Central and state renewable energy procurement agencies in India cancelled approximately 7,000 MW of tenders for solar and wind capacity addition in 2018. They reason that delaying procurement will lead to savings in purchase costs, since the levelised cost of energy for new projects is generally lower than the cost of old ones.

The hidden costs of delaying renewable energy procurement are borne by citizens, and the cumulative negative impact burdens the nation.

However, a clear understanding of the primary reasons for clean energy procurement, including reducing emissions, increasing employment and improving air quality, along with reducing costs – will help refocus the process on that collective end goal. This also puts the criticism of “first mover disadvantage” (where the followers reap the benefits of greater efficiency and cost reductions) to rest, as the first mover has acquired the desired value by paying the desired price.

India’s success with auctions

With 75 GW of installed renewable energy resources, India now ranks fifth in the world for cumulative installed capacity. It has set a target of installing 175 GW of new solar and wind projects by 2022. As of February 2019, renewable sources, excluding large hydro, supplied 9% of India’s total monthly energy requirement of 100 BUs (billion units or terawatt hours). A significant majority of the remaining energy, 87%, was generated by conventional thermal projects, primarily coal plants.

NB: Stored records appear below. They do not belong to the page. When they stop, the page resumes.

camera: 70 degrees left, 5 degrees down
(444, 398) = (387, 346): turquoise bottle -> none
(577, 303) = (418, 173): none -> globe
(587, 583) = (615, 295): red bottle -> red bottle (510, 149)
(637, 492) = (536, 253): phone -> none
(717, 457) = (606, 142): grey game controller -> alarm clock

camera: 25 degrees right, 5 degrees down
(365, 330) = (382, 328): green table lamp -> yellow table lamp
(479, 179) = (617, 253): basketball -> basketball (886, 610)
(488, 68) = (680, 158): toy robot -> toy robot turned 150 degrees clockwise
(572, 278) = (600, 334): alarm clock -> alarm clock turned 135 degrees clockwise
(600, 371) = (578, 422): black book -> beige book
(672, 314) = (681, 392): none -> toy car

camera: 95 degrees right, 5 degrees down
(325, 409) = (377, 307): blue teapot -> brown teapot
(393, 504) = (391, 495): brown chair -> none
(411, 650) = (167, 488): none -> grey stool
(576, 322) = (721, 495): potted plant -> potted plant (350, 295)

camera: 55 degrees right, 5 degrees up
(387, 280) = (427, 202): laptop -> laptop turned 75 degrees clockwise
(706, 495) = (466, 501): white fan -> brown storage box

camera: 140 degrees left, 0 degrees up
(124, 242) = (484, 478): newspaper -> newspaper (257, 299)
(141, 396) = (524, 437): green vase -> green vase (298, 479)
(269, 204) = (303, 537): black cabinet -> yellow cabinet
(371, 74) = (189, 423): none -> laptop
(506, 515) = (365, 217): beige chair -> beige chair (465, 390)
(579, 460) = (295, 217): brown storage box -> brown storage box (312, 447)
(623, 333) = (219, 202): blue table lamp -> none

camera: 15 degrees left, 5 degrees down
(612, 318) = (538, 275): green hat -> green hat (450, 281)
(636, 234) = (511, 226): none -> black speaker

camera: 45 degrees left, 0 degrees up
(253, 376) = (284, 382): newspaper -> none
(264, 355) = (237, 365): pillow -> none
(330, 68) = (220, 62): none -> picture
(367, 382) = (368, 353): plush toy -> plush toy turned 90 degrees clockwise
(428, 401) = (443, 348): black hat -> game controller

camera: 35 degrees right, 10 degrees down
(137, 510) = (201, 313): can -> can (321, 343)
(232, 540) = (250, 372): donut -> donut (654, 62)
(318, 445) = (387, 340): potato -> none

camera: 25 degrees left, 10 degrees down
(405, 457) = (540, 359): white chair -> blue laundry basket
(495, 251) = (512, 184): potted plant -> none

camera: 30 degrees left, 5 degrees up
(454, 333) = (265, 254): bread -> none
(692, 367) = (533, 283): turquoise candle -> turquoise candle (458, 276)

Reaching this level of portfolio mix has been a case study worthy of mention. India initially adopted the German model of feed-in-tariffs for attracting investments in renewables. Later, with the National Solar Mission 2010, policymakers introduced an auction where the prospective developers may offer a discounted price below a reference price ceiling. Competition, created by this reverse-auction bidding process, along with the dramatic fall in solar module costs, the availability of cheap finance and the formal central and state procurement processes, resulted in the stellar growth of India’s renewable energy sector in the last decade.

Solar capacity grew from a meagre 18 MW in early 2009 to 26,025 MW by the start of 2019! Wind capacity grew 2.7 times over the same time period – from 13,000 MW to a current installed capacity of 35,288 MW. Based on the average emissions intensity of coal plants (0.97 tCO2/MWh), India has saved roughly 1,047 million tons of CO2 over the last decade along with savings of approximately 8 million tons of SOX, 5 million tons of NOX and 1 million tons of PM10. These same clean energy developments also created approximately 117,000 job-years over the last decade.

Need to see beyond the obvious benefits

This scale of emissions reductions has no doubt provided significant health and ecosystem benefits — none of which would have been possible if the renewable energy procurement decisions that were made over the last decade were delayed or postponed. However, this is just one part of the procurement pie.

In the same time period, India added approximately 100 GW of new coal power generation capacity. What if renewable energy procurement had been even more aggressive? What if more aggressive procurement resulted in the creation of a domestic module manufacturing capability, something that China did so handsomely? That would have created many more clean-energy jobs, generated a socio-economic alternative for people employed in the coal supply chain, and developed an avenue for global investors to participate in the Indian infrastructure growth story. In short, instead of locking capital, jobs and time into creating more coal capacity, policymakers could have used all of these resources (along with India’s plentiful solar potential) to create a strong, dominant position in the world renewable marketplace.

Given that India currently has a supply surplus and still aims to meet its renewable energy goals, an effective strategy would be to optimise the utilisation of capital already deployed while at the same time valuing the societal benefits provided by renewable energy – including reduced air, water and soil pollution, all of which affect other sources of livelihood, primarily agriculture.

The costs of renewable energy (and storage, too) are expected to fall further, which will lead utilities and consumers to choose clean energy over energy from conventional sources. Policymakers interested in overcoming the perceived “first mover disadvantage” will have to find new and innovative methods to value all resources – depending upon the role they play in meeting our energy needs. That could mean expanding the cost-benefit analysis to include health costs, system losses, and reliability benefits to justify decisions for adding new renewable energy capacity or retiring conventional resources that offer a lower value.

Doing the right action at the right time, matters. And that time is now.